Exercise data:
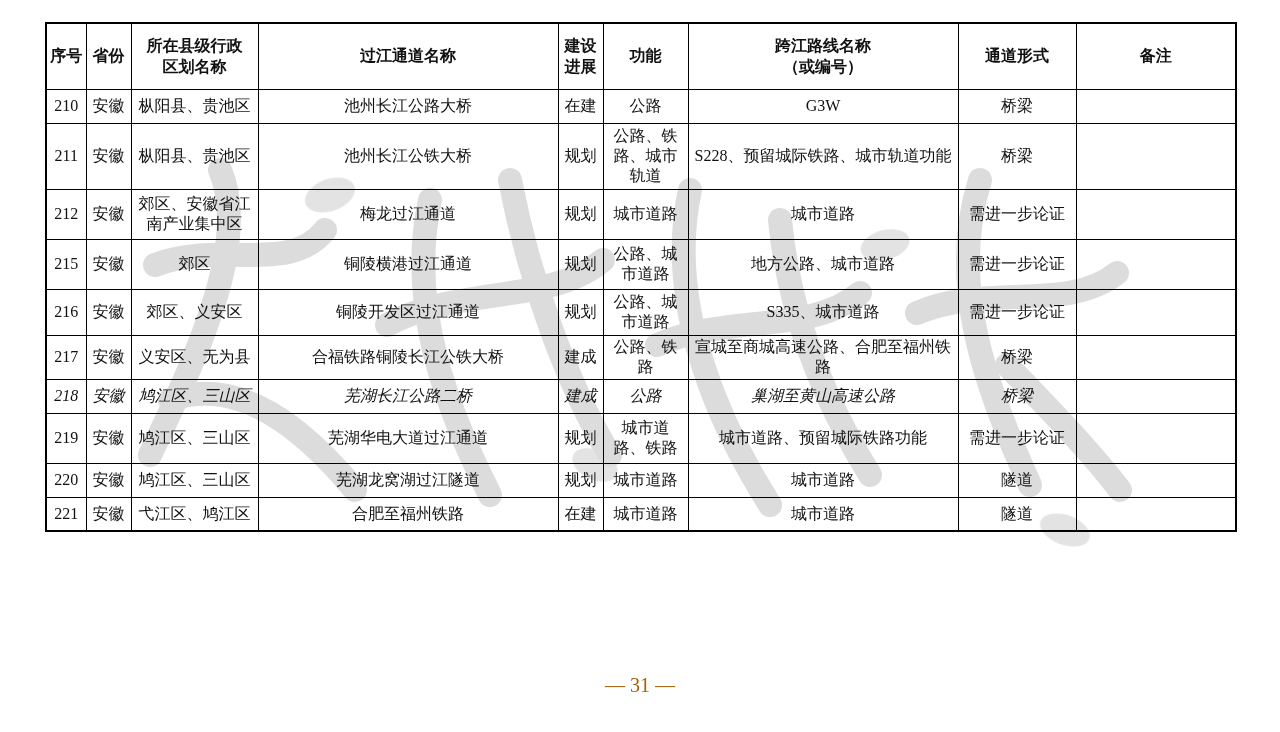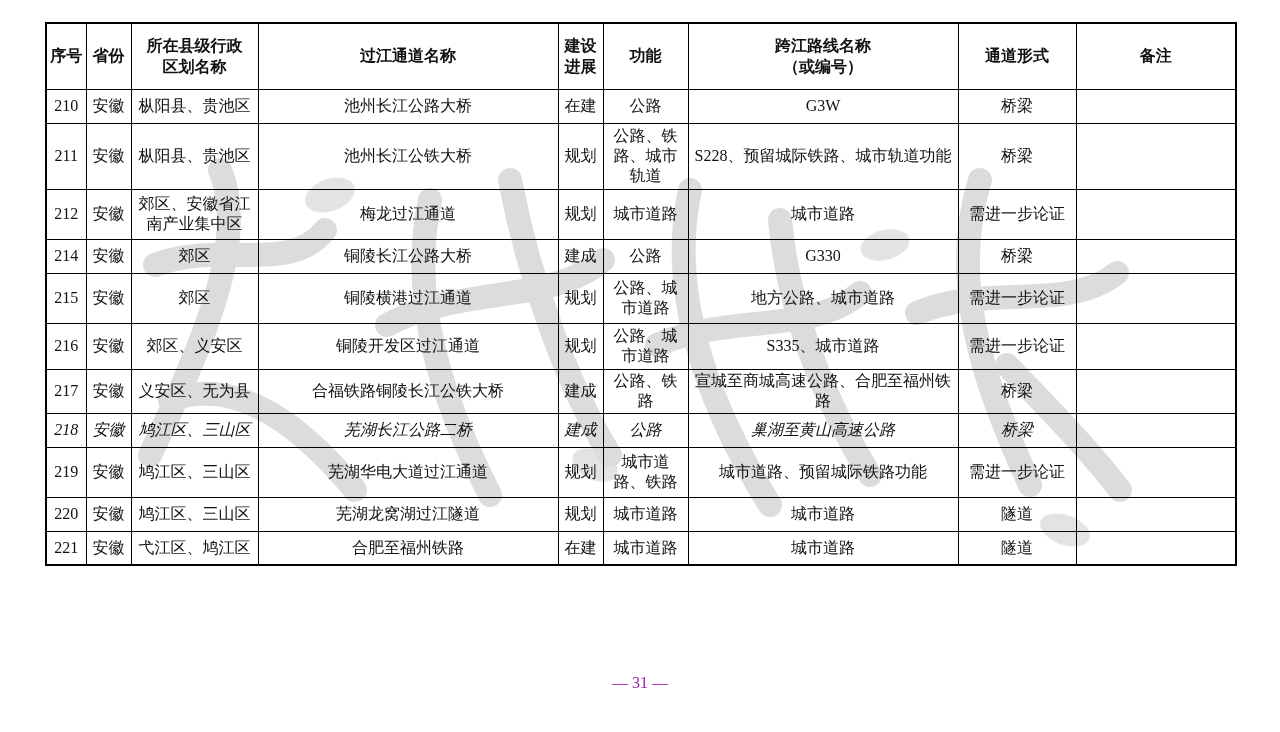"214" tr { html: <tr> <td>214</td> <td>安徽</td> <td>郊区</td> <td>铜陵长江公路大桥</td> <td>建成</td> <td>公路</td> <td>G330</td> <td>桥梁</td> <td></td> </tr> -> none }
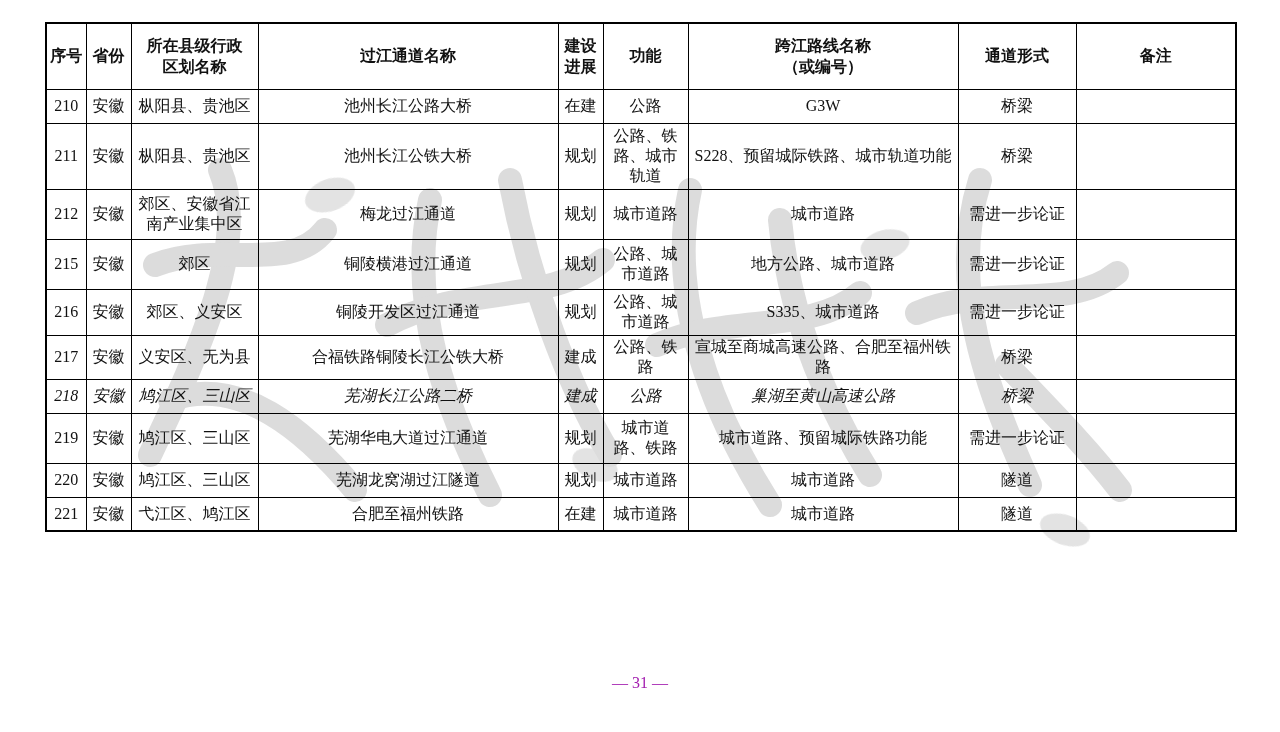"— 31 —" .page-footer { color: #a21caf -> #a16207; font-size: 16px -> 20px }
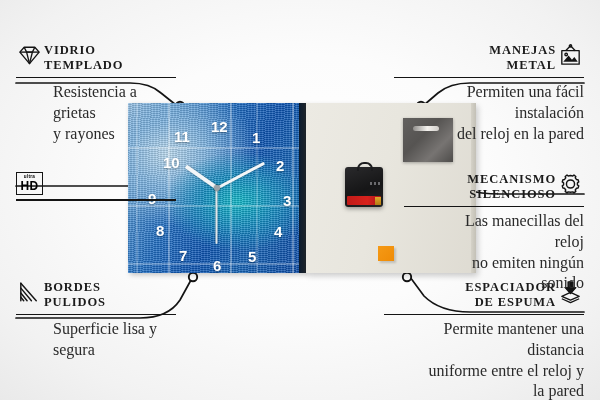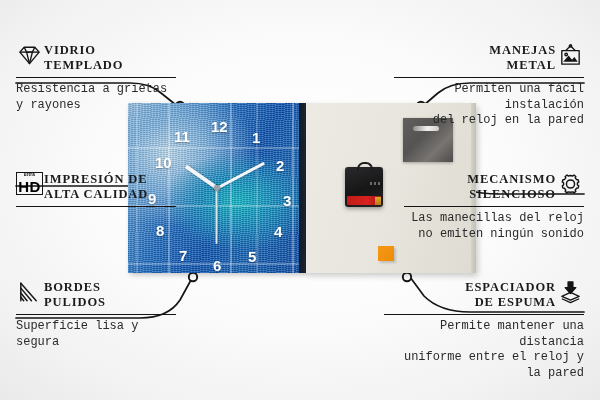"Resistencia a grietas" .desc { font-family: Liberation Mono, monospace -> Liberation Serif, serif; font-size: 12px -> 16px; margin-left: none -> 37px }
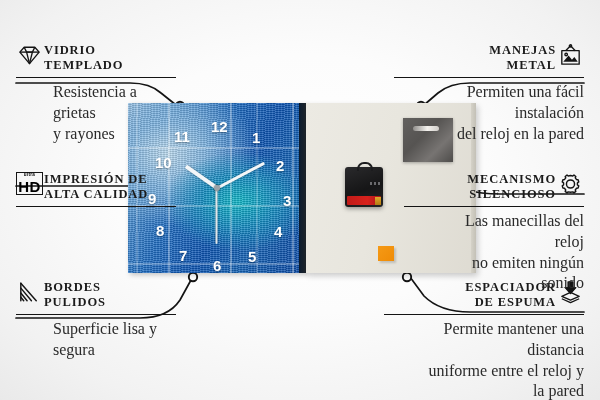"10" span.num { padding-left: none -> 8px }
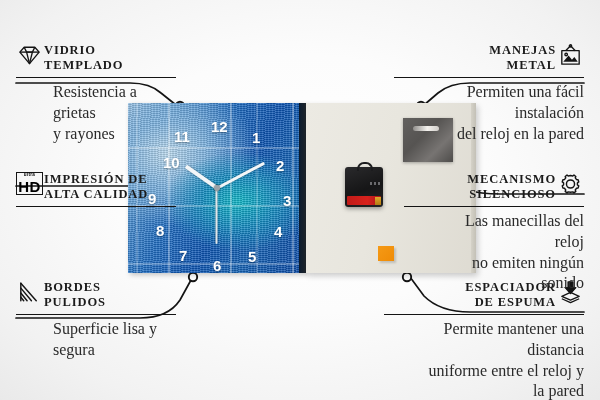"HD" .hdbox .h { font-size: 15px -> 12px }
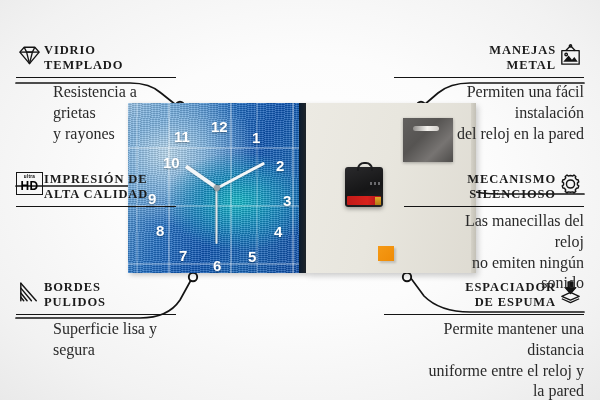"IMPRESIÓN DE" span.title { html: <span>IMPRESIÓN DE ALTA CALIDAD</span> -> none }
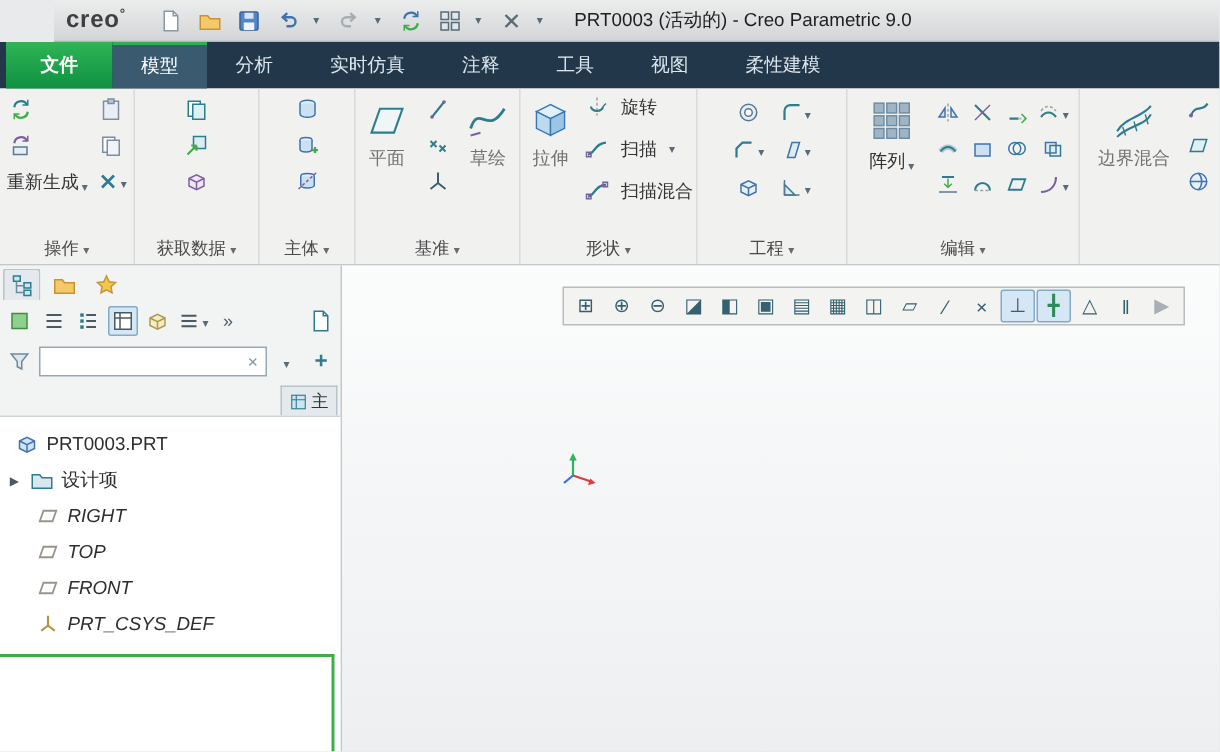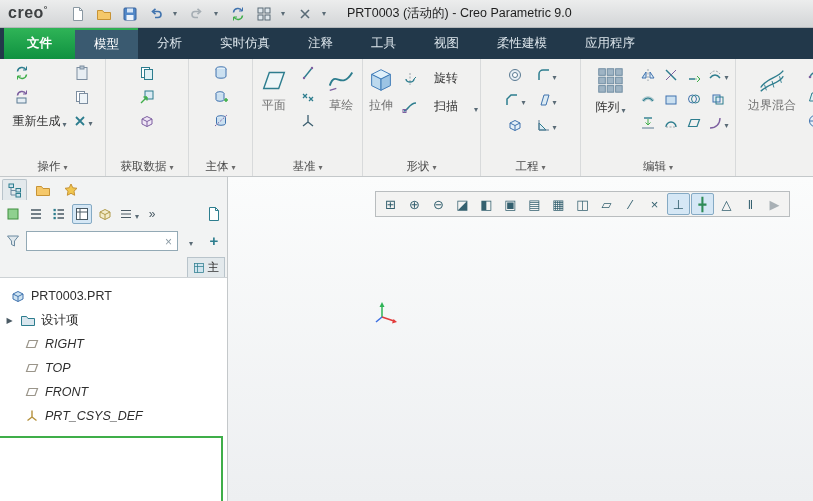"creo°" .titlebar { margin-left: none -> 36px }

The problem: Repeat each line of the material, unaltered, from the first through the line with "padding-left: none ->", and include no pictures.

Task solution:
"214" tr { html: <tr> <td>214</td> <td>安徽</td> <td>郊区</td> <td>铜陵长江公路大桥</td> <td>建成</td> <td>公路</td> <td>G330</td> <td>桥梁</td> <td></td> </tr> -> none }
"— 31 —" .page-footer { color: #a21caf -> #a16207; font-size: 16px -> 20px }
"Resistencia a grietas" .desc { font-family: Liberation Mono, monospace -> Liberation Serif, serif; font-size: 12px -> 16px; margin-left: none -> 37px }
"10" span.num { padding-left: none -> 8px }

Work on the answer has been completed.